What you are asked to do | Print every record exactly, omitting all pictures.

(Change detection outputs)

Start of Block

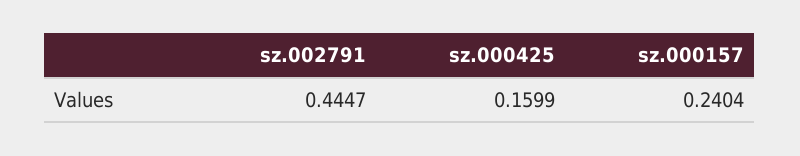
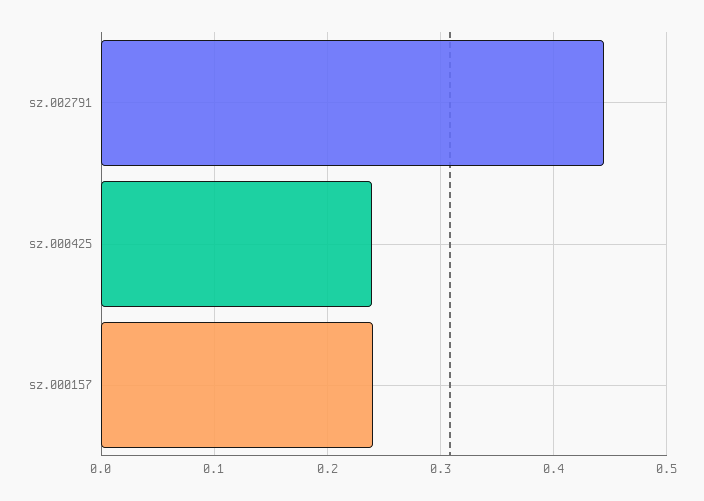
  {
    "sz.002791": 0.4447,
-   "sz.000425": 0.1599,
+   "sz.000425": 0.24,
    "sz.000157": 0.2404
  }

End of Block

Response |
  {
    "sz.002791": 0.4447,
-   "sz.000425": 0.1599,
+   "sz.000425": 0.24,
    "sz.000157": 0.2404
  }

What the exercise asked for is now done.